The verification between master and slave servers is carried out by the database team. An additional verification service needs to be written to ensure the consistency of master-slave data. This verification does not rely on replication itself and is also a kind of logical verification. The idea is to compare the recently changed records on the master server with the records on the slave server to verify their consistency. The implementation is shown in the following figure:

The challenge now is how to determine the recently changed records on the master server. There are two approaches:

• In the table structure design specification, it is explained that each table has a last_modify_date field to record the last modification time of each record. By filtering based on this condition, we can retrieve the latest updated records and compare each record.
• The verification service scans the recent binary logs, filters out the tables and primary keys of the recently updated records, and then verifies the data.
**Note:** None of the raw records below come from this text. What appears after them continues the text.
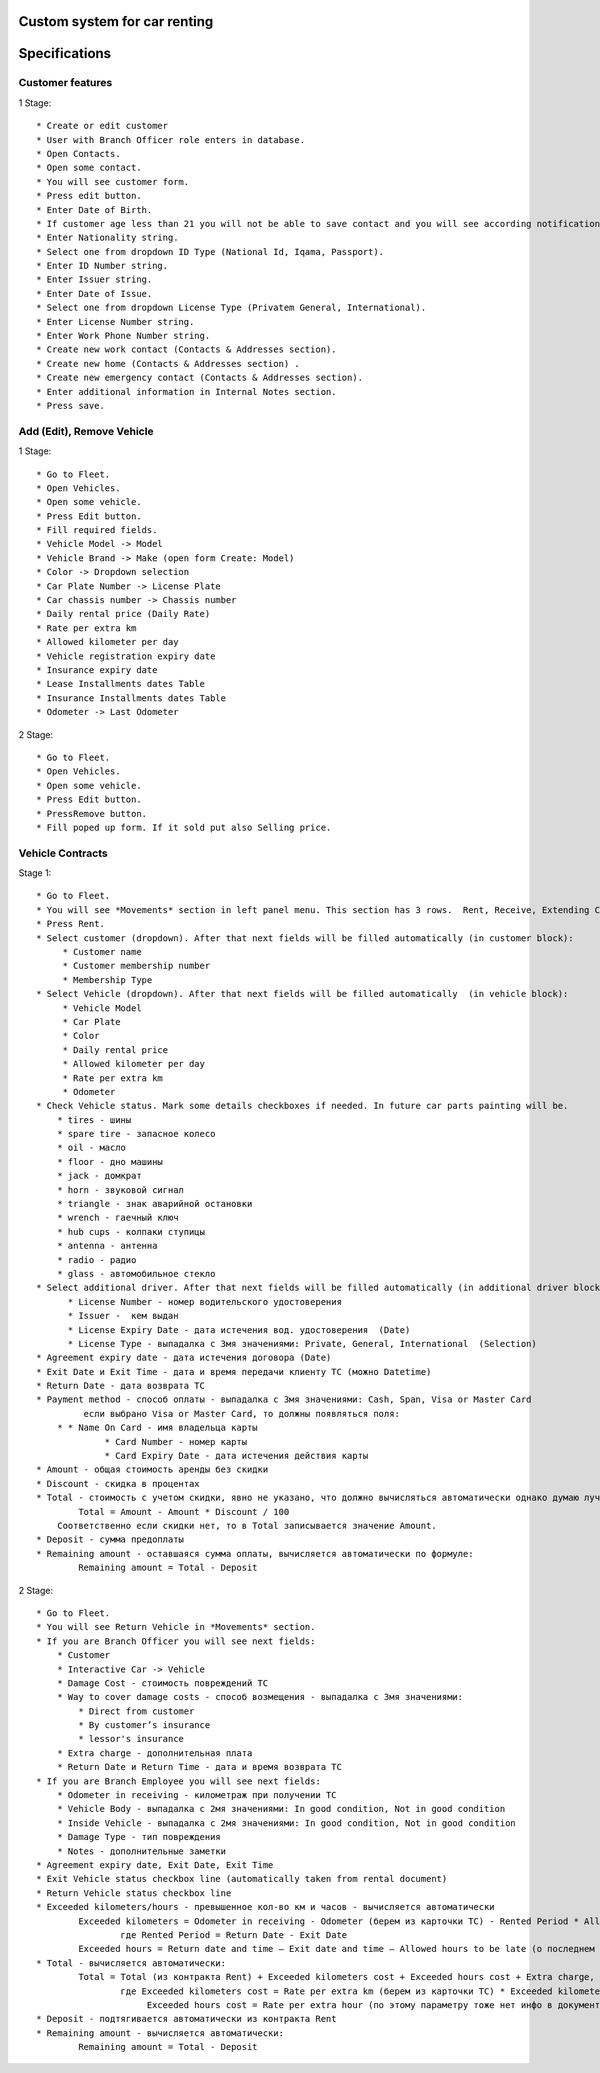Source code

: ===============================
 Custom system for car renting
===============================


==============
Specifications
==============

Customer features
-----------------

1 Stage::

    * Create or edit customer
    * User with Branch Officer role enters in database.
    * Open Contacts.
    * Open some contact.
    * You will see customer form.
    * Press edit button.
    * Enter Date of Birth.
    * If customer age less than 21 you will not be able to save contact and you will see according notification.
    * Enter Nationality string.
    * Select one from dropdown ID Type (National Id, Iqama, Passport).
    * Enter ID Number string.
    * Enter Issuer string.
    * Enter Date of Issue.
    * Select one from dropdown License Type (Privatem General, International).
    * Enter License Number string.
    * Enter Work Phone Number string.
    * Create new work contact (Contacts & Addresses section).
    * Create new home (Contacts & Addresses section) .
    * Create new emergency contact (Contacts & Addresses section).
    * Enter additional information in Internal Notes section.
    * Press save.


Add (Edit), Remove Vehicle
--------------------------

1 Stage::

    * Go to Fleet.
    * Open Vehicles.
    * Open some vehicle.
    * Press Edit button.
    * Fill required fields.
    * Vehicle Model -> Model
    * Vehicle Brand -> Make (open form Create: Model)
    * Color -> Dropdown selection
    * Car Plate Number -> License Plate
    * Car chassis number -> Chassis number
    * Daily rental price (Daily Rate)
    * Rate per extra km
    * Allowed kilometer per day
    * Vehicle registration expiry date
    * Insurance expiry date
    * Lease Installments dates Table
    * Insurance Installments dates Table
    * Odometer -> Last Odometer
   
2 Stage::

    * Go to Fleet.
    * Open Vehicles.
    * Open some vehicle.
    * Press Edit button.
    * PressRemove button.
    * Fill poped up form. If it sold put also Selling price.


Vehicle Contracts
-----------------

Stage 1::

    * Go to Fleet.
    * You will see *Movements* section in left panel menu. This section has 3 rows.  Rent, Receive, Extending Contract, Return Vehicle. Actually its just a different representation fo same model with contract type binding.
    * Press Rent.
    * Select customer (dropdown). After that next fields will be filled automatically (in customer block):
         * Customer name
         * Customer membership number
         * Membership Type
    * Select Vehicle (dropdown). After that next fields will be filled automatically  (in vehicle block):
         * Vehicle Model
         * Car Plate
         * Color
         * Daily rental price
         * Allowed kilometer per day
         * Rate per extra km
         * Odometer
    * Check Vehicle status. Mark some details checkboxes if needed. In future car parts painting will be.
        * tires - шины
        * spare tire - запасное колесо
        * oil - масло
        * floor - дно машины
        * jack - домкрат
        * horn - звуковой сигнал
        * triangle - знак аварийной остановки
        * wrench - гаечный ключ
        * hub cups - колпаки ступицы
        * antenna - антенна
        * radio - радио
        * glass - автомобильное стекло
    * Select additional driver. After that next fields will be filled automatically (in additional driver block):     
          * License Number - номер водительского удостоверения
          * Issuer -  кем выдан
          * License Expiry Date - дата истечения вод. удостоверения  (Date)
          * License Type - выпадалка с 3мя значениями: Private, General, International  (Selection)
    * Agreement expiry date - дата истечения договора (Date)
    * Exit Date и Exit Time - дата и время передачи клиенту ТС (можно Datetime)
    * Return Date - дата возврата ТС
    * Payment method - способ оплаты - выпадалка с 3мя значениями: Cash, Span, Visa or Master Card
             если выбрано Visa or Master Card, то должны появляться поля:
        * * Name On Card - имя владельца карты
                 * Card Number - номер карты
                 * Card Expiry Date - дата истечения действия карты
    * Amount - общая стоимость аренды без скидки
    * Discount - скидка в процентах
    * Total - стоимость с учетом скидки, явно не указано, что должно вычисляться автоматически однако думаю лучше сделать auto calculated используя формулу:
            Total = Amount - Amount * Discount / 100
        Соответственно если скидки нет, то в Total записывается значение Amount.
    * Deposit - сумма предоплаты
    * Remaining amount - оставшаяся сумма оплаты, вычисляется автоматически по формуле:
            Remaining amount = Total - Deposit

2 Stage::

    * Go to Fleet.
    * You will see Return Vehicle in *Movements* section.
    * If you are Branch Officer you will see next fields:
        * Customer
        * Interactive Car -> Vehicle
        * Damage Cost - стоимость повреждений ТС
        * Way to cover damage costs - способ возмещения - выпадалка с 3мя значениями:
            * Direct from customer
            * By customer’s insurance
            * lessor's insurance
        * Extra charge - дополнительная плата
        * Return Date и Return Time - дата и время возврата ТС
    * If you are Branch Employee you will see next fields:
        * Odometer in receiving - километраж при получении ТС
        * Vehicle Body - выпадалка с 2мя значениями: In good condition, Not in good condition
        * Inside Vehicle - выпадалка с 2мя значениями: In good condition, Not in good condition
        * Damage Type - тип повреждения
        * Notes - дополнительные заметки
    * Agreement expiry date, Exit Date, Exit Time
    * Exit Vehicle status checkbox line (automatically taken from rental document)
    * Return Vehicle status checkbox line
    * Exceeded kilometers/hours - превышенное кол-во км и часов - вычисляется автоматически
            Exceeded kilometers = Odometer in receiving - Odometer (берем из карточки ТС) - Rented Period * Allowed kilometer per day (берем из карточки ТС),
                    где Rented Period = Return Date - Exit Date
            Exceeded hours = Return date and time – Exit date and time – Allowed hours to be late (о последнем параметре ни в какой из форм не упоминается, поэтому будем уточнять)
    * Total - вычисляется автоматически:
            Total = Total (из контракта Rent) + Exceeded kilometers cost + Exceeded hours cost + Extra charge,
                    где Exceeded kilometers cost = Rate per extra km (берем из карточки ТС) * Exceeded kilometers,
                         Exceeded hours cost = Rate per extra hour (по этому параметру тоже нет инфо в документе, будем уточниять) * Exceeded hours
    * Deposit - подтягивается автоматически из контракта Rent
    * Remaining amount - вычисляется автоматически:
            Remaining amount = Total - Deposit
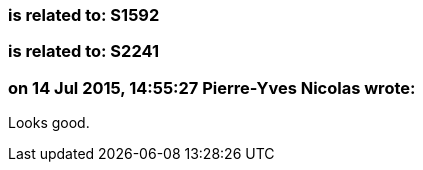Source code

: === is related to: S1592

=== is related to: S2241

=== on 14 Jul 2015, 14:55:27 Pierre-Yves Nicolas wrote:
Looks good.

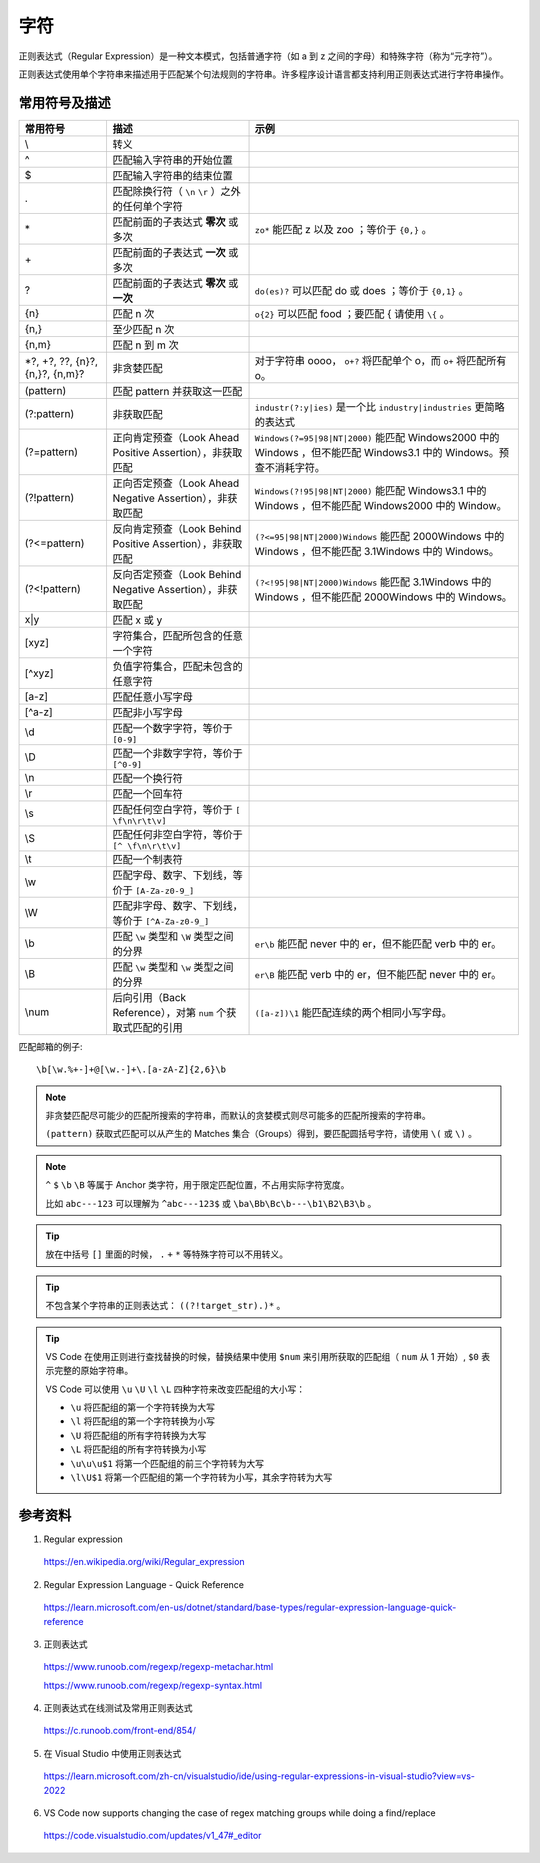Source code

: 字符
=======================

正则表达式（Regular Expression）是一种文本模式，包括普通字符（如 a 到 z 之间的字母）和特殊字符（称为“元字符”）。

正则表达式使用单个字符串来描述用于匹配某个句法规则的字符串。许多程序设计语言都支持利用正则表达式进行字符串操作。


常用符号及描述
-----------------

========================================  ====================================================================  =============================================
 常用符号                                       描述                                                                  示例
========================================  ====================================================================  =============================================
\\                                          转义 
^                                           匹配输入字符串的开始位置
$                                           匹配输入字符串的结束位置
.                                           匹配除换行符（ ``\n`` ``\r`` ）之外的任何单个字符                                                                            
\*                                          匹配前面的子表达式 **零次** 或多次                                        ``zo*`` 能匹配 z 以及 zoo ；等价于 ``{0,}`` 。
\+                                          匹配前面的子表达式 **一次** 或多次
?                                           匹配前面的子表达式 **零次** 或 **一次**                                   ``do(es)?`` 可以匹配 do 或 does ；等价于 ``{0,1}`` 。
{n}                                         匹配 n 次                                                               ``o{2}`` 可以匹配 food ；要匹配 \{ 请使用 ``\{`` 。
{n,}                                        至少匹配 n 次
{n,m}                                       匹配 n 到 m 次
\*?, +?, ??, {n}?, {n,}?, {n,m}?            非贪婪匹配                                                             对于字符串 oooo， ``o+?`` 将匹配单个 o，而 ``o+`` 将匹配所有 o。
(pattern)                                   匹配 pattern 并获取这一匹配                                                                                     
(?:pattern)                                 非获取匹配                                                              ``industr(?:y|ies)`` 是一个比 ``industry|industries`` 更简略的表达式                                       
(?=pattern)                                 正向肯定预查（Look Ahead Positive Assertion），非获取匹配                       ``Windows(?=95|98|NT|2000)`` 能匹配 Windows2000 中的 Windows ，但不能匹配 Windows3.1 中的 Windows。预查不消耗字符。 
(?!pattern)                                 正向否定预查（Look Ahead Negative Assertion），非获取匹配                       ``Windows(?!95|98|NT|2000)`` 能匹配 Windows3.1 中的 Windows ，但不能匹配 Windows2000 中的 Window。                                                                     
(?<=pattern)                                反向肯定预查（Look Behind Positive Assertion），非获取匹配                      ``(?<=95|98|NT|2000)Windows`` 能匹配 2000Windows 中的 Windows ，但不能匹配 3.1Windows 中的 Windows。                                                      
(?<!pattern)                                反向否定预查（Look Behind Negative Assertion），非获取匹配                      ``(?<!95|98|NT|2000)Windows`` 能匹配 3.1Windows 中的 Windows ，但不能匹配 2000Windows 中的 Windows。
x|y                                          匹配 x 或 y                                                                      
[xyz]                                        字符集合，匹配所包含的任意一个字符                                                                     
[^xyz]                                       负值字符集合，匹配未包含的任意字符                                                                    
[a-z]                                        匹配任意小写字母                                                                      
[^a-z]                                       匹配非小写字母                                                                     
\\d                                          匹配一个数字字符，等价于 ``[0-9]``                                                                        
\\D                                          匹配一个非数字字符，等价于 ``[^0-9]``                                                                   
\\n                                          匹配一个换行符                                                                      
\\r                                          匹配一个回车符                                                                     
\\s                                          匹配任何空白字符，等价于 ``[ \f\n\r\t\v]``                                                                      
\\S                                          匹配任何非空白字符，等价于 ``[^ \f\n\r\t\v]``                                                                     
\\t                                          匹配一个制表符                                                                     
\\w                                          匹配字母、数字、下划线，等价于 ``[A-Za-z0-9_]``                                                                     
\\W                                          匹配非字母、数字、下划线，等价于 ``[^A-Za-z0-9_]``                                                                        
\\b                                          匹配 ``\w`` 类型和 ``\W`` 类型之间的分界                                ``er\b`` 能匹配 never 中的 er，但不能匹配 verb 中的 er。                                       
\\B                                          匹配 ``\w`` 类型和 ``\w`` 类型之间的分界                                ``er\B`` 能匹配 verb 中的 er，但不能匹配 never 中的 er。                                       
\\num                                        后向引用（Back Reference），对第 ``num`` 个获取式匹配的引用               ``([a-z])\1`` 能匹配连续的两个相同小写字母。                                       
========================================  ====================================================================  =============================================

匹配邮箱的例子::

    \b[\w.%+-]+@[\w.-]+\.[a-zA-Z]{2,6}\b

.. note::

    非贪婪匹配尽可能少的匹配所搜索的字符串，而默认的贪婪模式则尽可能多的匹配所搜索的字符串。

    ``(pattern)`` 获取式匹配可以从产生的 Matches 集合（Groups）得到，要匹配圆括号字符，请使用 ``\(`` 或 ``\)`` 。

.. note::

    ``^`` ``$`` ``\b`` ``\B`` 等属于 Anchor 类字符，用于限定匹配位置，不占用实际字符宽度。

    比如 ``abc---123`` 可以理解为 ``^abc---123$`` 或  ``\ba\Bb\Bc\b---\b1\B2\B3\b`` 。

.. tip::

    放在中括号 ``[]`` 里面的时候， ``.`` ``+`` ``*`` 等特殊字符可以不用转义。

.. tip::

    不包含某个字符串的正则表达式： ``((?!target_str).)*`` 。

.. tip::

    VS Code 在使用正则进行查找替换的时候，替换结果中使用 ``$num`` 来引用所获取的匹配组（ ``num`` 从 1 开始）, ``$0`` 表示完整的原始字符串。

    VS Code 可以使用 ``\u`` ``\U`` ``\l`` ``\L`` 四种字符来改变匹配组的大小写：

    - ``\u`` 将匹配组的第一个字符转换为大写
  
    - ``\l`` 将匹配组的第一个字符转换为小写

    - ``\U`` 将匹配组的所有字符转换为大写

    - ``\L`` 将匹配组的所有字符转换为小写

    - ``\u\u\u$1`` 将第一个匹配组的前三个字符转为大写

    - ``\l\U$1`` 将第一个匹配组的第一个字符转为小写，其余字符转为大写

参考资料
------------------

1. Regular expression

  https://en.wikipedia.org/wiki/Regular_expression

2. Regular Expression Language - Quick Reference

  https://learn.microsoft.com/en-us/dotnet/standard/base-types/regular-expression-language-quick-reference

3. 正则表达式
  
  https://www.runoob.com/regexp/regexp-metachar.html

  https://www.runoob.com/regexp/regexp-syntax.html

4. 正则表达式在线测试及常用正则表达式
  
  https://c.runoob.com/front-end/854/

5. 在 Visual Studio 中使用正则表达式

  https://learn.microsoft.com/zh-cn/visualstudio/ide/using-regular-expressions-in-visual-studio?view=vs-2022
  
6. VS Code now supports changing the case of regex matching groups while doing a find/replace

  https://code.visualstudio.com/updates/v1_47#_editor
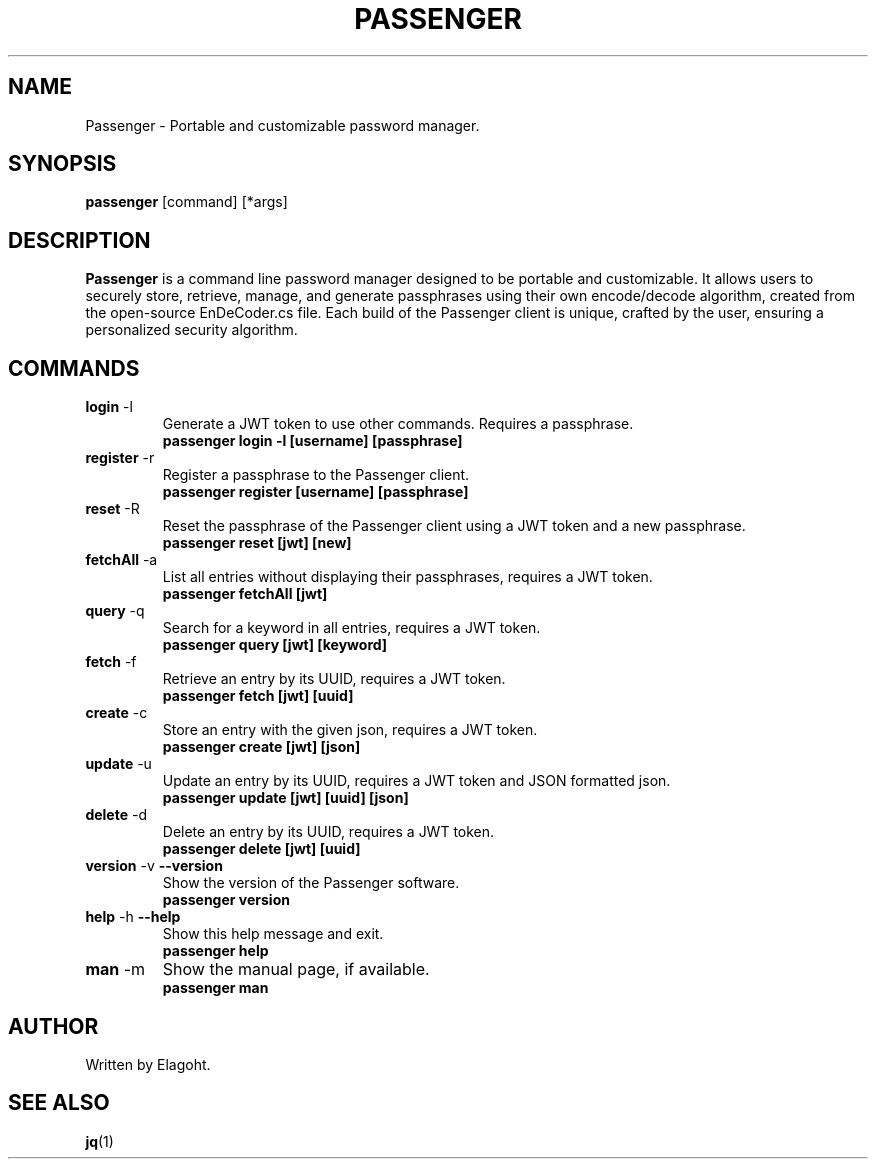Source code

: .TH PASSENGER 1 "May 2024" "0.1.0" "Passenger CLI Manual"
.SH NAME
Passenger \- Portable and customizable password manager.
.SH SYNOPSIS
.B passenger
[command] [*args]
.SH DESCRIPTION
.B Passenger
is a command line password manager designed to be portable and customizable. It allows users to securely store, retrieve, manage, and generate passphrases using their own encode/decode algorithm, created from the open-source EnDeCoder.cs file. Each build of the Passenger client is unique, crafted by the user, ensuring a personalized security algorithm.
.SH COMMANDS
.TP
.BR login " \-l"
Generate a JWT token to use other commands. Requires a passphrase.
.RS
.B passenger login \-l [username] [passphrase]
.RE
.TP
.BR register " \-r"
Register a passphrase to the Passenger client.
.RS
.B passenger register [username] [passphrase]
.RE
.TP
.BR reset " \-R"
Reset the passphrase of the Passenger client using a JWT token and a new passphrase.
.RS
.B passenger reset [jwt] [new]
.RE
.TP
.BR fetchAll " \-a"
List all entries without displaying their passphrases, requires a JWT token.
.RS
.B passenger fetchAll [jwt]
.RE
.TP
.BR query " \-q"
Search for a keyword in all entries, requires a JWT token.
.RS
.B passenger query [jwt] [keyword]
.RE
.TP
.BR fetch " \-f"
Retrieve an entry by its UUID, requires a JWT token.
.RS
.B passenger fetch [jwt] [uuid]
.RE
.TP
.BR create " \-c"
Store an entry with the given json, requires a JWT token.
.RS
.B passenger create [jwt] [json]
.RE
.TP
.BR update " \-u"
Update an entry by its UUID, requires a JWT token and JSON formatted json.
.RS
.B passenger update [jwt] [uuid] [json]
.RE
.TP
.BR delete " \-d"
Delete an entry by its UUID, requires a JWT token.
.RS
.B passenger delete [jwt] [uuid]
.RE
.TP
.BR version " \-v" " \-\-version"
Show the version of the Passenger software.
.RS
.B passenger version 
.RE
.TP
.BR help " \-h" " \-\-help"
Show this help message and exit.
.RS
.B passenger help
.RE
.TP
.BR man " \-m"
Show the manual page, if available.
.RS
.B passenger man
.RE
.SH AUTHOR
Written by Elagoht.
.SH "SEE ALSO"
.BR jq (1)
The implementation difficulty of this approach is higher, but it does not require querying the database.

If during the verification process, records change again on the master and have not been synchronized to the slave, we can add a rechecking logic. Ideally, after multiple rechecks, the master and slave data should be consistent. If multiple rechecks still show inconsistency, then most likely, the master and slave data are indeed inconsistent.

The logic of the verification service is relatively simple, but there are some challenges in implementing online business data verification. However, isn’t this the value of our DBAs?

Summary #

Today, we have learned about the design of high availability architecture for financial-grade systems. The content is very practical, and it is recommended that you read it repeatedly. Although the content is not complex in terms of principles, it requires continuous refinement in terms of implementation details. You are welcome to exchange ideas with me during the architectural design process in the future. To summarize:

1. For core business replication, ensure that no-loss semi-synchronous replication is set.
2. For same-city disaster recovery, use a three data center architecture, one city with three centers, or two cities with three centers, with a network latency between data centers not exceeding 5 ms.
3. For cross-city disaster recovery, use a “three-city, five-center” architecture. The distance between cross-city data centers should exceed 200 kilometers and have a latency exceeding 25 ms.
4. Cross-city disaster recovery architecture is generally used in scenarios where there are more reads than writes, such as user centers, due to the high network latency involved.
5. In addition to replication for data synchronization, an additional verification program is needed for logical verification.
6. Database-level logical verification can use the last_modify_date field to retrieve the recently modified records.